Siege and Storm (Shadow and Bone #2)(77)



I elbowed Mal in the side. Now what?

He rose and walked to the table.

“Hmmm,” he said, peering into the cup. “Hmmm.”

The girl seized his arm. “What is it?”

He waved me over. I gritted my teeth and bent over the cup.

“Is it bad?” the girl moaned.

“Eeet eeees … goooood,” said Mal in the most outrageous Suli accent I’d ever heard.

The girl sighed in relief.

“You weeel meet a handsome stranger.”

The girls giggled and clapped their hands. I couldn’t resist.

“He weeel be very wicked man,” I interjected. My accent was even worse than Mal’s. If any real Suli overheard me, I’d probably end up with a black eye. “You must run from theees man.”

“Oh,” the girls sighed in disappointment.

“You must marry ugly man,” I said. “Very fet.” I held my arms out in front of me, indicating a giant belly. “He weeel make you heppy.”

I heard Mal snort beneath his mask.

The girl sniffed. “I don’t like this fortune,” she said. “Let’s go try another one.” As they flounced away, two rather tipsy noblemen took their place.

One had a beaky nose and wobbly jowls.
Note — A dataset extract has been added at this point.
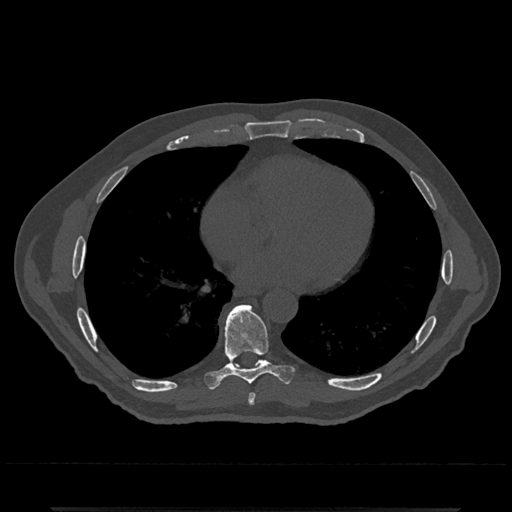
CT including the spine, one axial slice. Slice 667 of 797 in the series (ordered by position). Reconstruction kernel Br40s/3. Bone window (W 1800 / L 400 HU). 0.5 mm slice thickness. 512 × 512 image matrix. Male patient, age 67 years. Case-level facts recorded for this patient, not image findings: primary cancer: prostate.
Structures marked on this image (semi-automatically segmented with operator editing):
- T7 vertebra: bounding box [x1, y1, x2, y2] px = [248, 393, 256, 405]
- T8 vertebra: [204, 304, 294, 389]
The other threw back his coffee like he was gulping kvas and slammed the cup down on the table. “Now,” he slurred, twitching his bristly red mustache. “What’ve I got in store? And make it good.”

Mal pretended to study the cup. “You weeel come into a great fortune.”

“Already have a great fortune. What else?”

“Uh…” Mal hedged. “Your wife weeel bear you three handsome sons.”

His beak-nosed companion burst out laughing. “Then you’ll know they aren’t yours!” he bellowed.

I thought the other nobleman would take offense, but instead he just guffawed, his red face turning even redder.

“Have to congratulate the footman!” he roared.

“I hear all the best families have bastards,” chortled his friend.

“We all have dogs, too. But we don’t let them sit at the table!”

I grimaced beneath my mask. I had a sneaking suspicion they were talking about Nikolai.

“Oh dear,” I said, yanking the cup from Mal’s hand. “Oh dear, so sad.”

“What’s that?” said the nobleman, still laughing.

“You weeel go bald,” I said. “Very bald.”

He stopped laughing, and his meaty hand strayed to his already thinning red hair.

“And you,” I said, pointing at his friend. Mal gave my foot a warning nudge, but I ignored him. “You weeel catch the korpa.”

“The what?”

“The korpa!” I declared in dire tones. “Your private parts weeel shrink to nothink!”

He paled. His throat worked. “But—”

At that moment there was shouting from inside the ballroom and a loud crash as someone upended a table. I saw two men shoving each other.

“I think it’s time to leave,” said Tamar, edging us away from the commotion.

I was about to protest when the fight broke out in earnest. People started pushing and shoving, crowding the doors to the terrace. The music had stopped, and it looked like some of the fortune-tellers had gotten into the scramble too. Over the crowd, I saw one of the silken wagons collapse. Someone came hurtling toward us and crashed into the noblemen. The coffee urn toppled off the table, and the little blue cups followed.

“Let’s go,” said Mal, reaching for his pistol. “Out the back.”

Tamar led the way, axes already in hand. I followed her down the stairs, but as we stepped off the terrace, I heard another horrible crash and a woman screaming. She was pinned beneath the banquet table.

Mal holstered his pistol. “Get her to the carriage,” he shouted to Tamar. “I’ll catch up.”

“Mal—”

“Go! I’ll be right behind you.” He pushed into the crowd, toward the trapped woman.

Tamar tugged me down the garden stairs and up a path that led back along the side of the mansion, to the street. It was dark away from the glowing lanterns of the party. I let a soft light blossom to guide our steps.

“Don’t,” said Tamar. “This could be a distraction. You’ll give away our location.”

I let the light fade, and a second later, I heard a scuffle, a loud oof, and then—silence.

“Tamar?”

I looked back toward the party, hoping I would hear Mal’s approach.

My heart started to pound. I raised my hands. Forget giving away our location, I wasn’t going to just stand around in the dark. Then I heard a gate creak, and strong hands took hold of me. I was yanked through the hedge.

I sent light searing out in a hot flare. I was in a stone courtyard off the main garden, bordered on all sides by yew hedges, and I was not alone.

I smelled him before I saw him—turned earth, incense, mildew. The smell of a grave. I raised my hands as the Apparat stepped out of the shadows. The priest was just as I remembered him, the same wiry black beard and relentless gaze. He still wore the brown robes of his station, but the King’s double eagle was gone from his chest, replaced by a sunburst wrought in gold thread.